Persistence — the session (including metrics) is written back to storage.

response = agent.run("Find the capital of France and explain why it matters.")
print(response.content)
print(response.metrics)        # aggregated per-message metrics
print(agent.session_metrics)   # cumulative SessionMetrics for the session

Async and streaming

arun(...) performs the same sequence asynchronously and returns a RunResponse.
run(..., stream=True) returns an Iterator[RunResponseEvent]; each event carries incremental content. Intermediate steps (tool calls, reasoning) can be surfaced with stream_intermediate_steps=True.

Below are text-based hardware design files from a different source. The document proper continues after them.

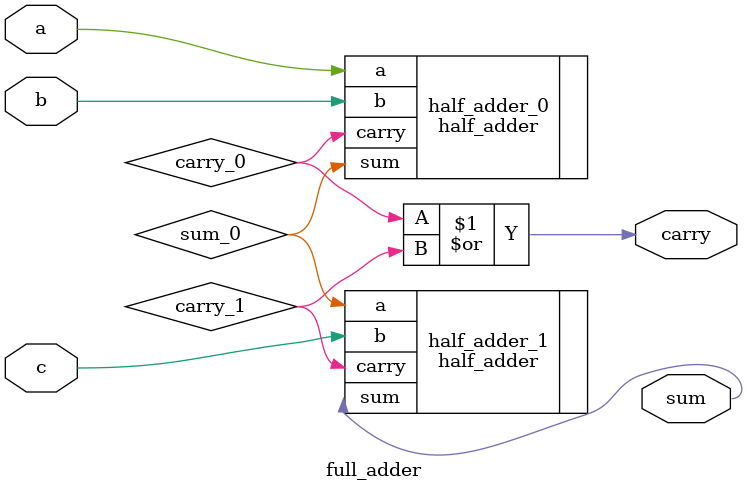
<source format=v>

`timescale 1ns / 1ps

module full_adder
    (
        input wire  a,
        input wire  b,
        input wire  c,
        output wire sum,
        output wire carry 
    );
    
    wire sum_0, carry_0, carry_1;
    
    half_adder half_adder_0
    (
        .a(a),
        .b(b),
        .sum(sum_0),
        .carry(carry_0)
    );

    half_adder half_adder_1
    (
        .a(sum_0),
        .b(c),
        .sum(sum),
        .carry(carry_1)
    );

    assign carry = carry_0 | carry_1;

endmodule

</source>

for event in agent.run("Summarize the news", stream=True,
                       stream_intermediate_steps=True):
    if event.content:
        print(event.content, end="", flush=True)

The RunResponse object

run() and arun() return a RunResponse (buddy.run.response.RunResponse). Key attributes:

Attribute	Type	Description
`content`	`Any`	Final answer — a string, or a `response_model` instance.
`content_type`	`str`	Type tag for `content` (e.g. `"str"`).
`thinking` / `reasoning_content`	`str`	Reasoning traces, when present.
`messages`	`list[Message]`	Full message list for the run.
`metrics`	`dict`	Aggregated token/time metrics (see Metrics).
`model` / `model_provider`	`str`	Which model produced the response.
`tools`	`list[ToolExecution]`	Tools executed during the run.
`run_id` / `agent_id` / `session_id`	`str`	Identifiers for this run.
`citations`	`Citations`	Source citations, when available.
`status`	`RunStatus`	Run status (e.g. running, paused, cancelled).
`created_at`	`int`	Unix timestamp of creation.

Helper members include to_dict() and the properties is_paused, is_cancelled, tools_requiring_confirmation, tools_requiring_user_input, and tools_awaiting_external_execution.

response = agent.run("What changed in the latest release?")
if response.tools_requiring_confirmation:
    ...  # pause for human approval before continuing

Tip

The agent also caches the latest run on agent.run_response, so you can inspect it after print_response() even though that method returns None.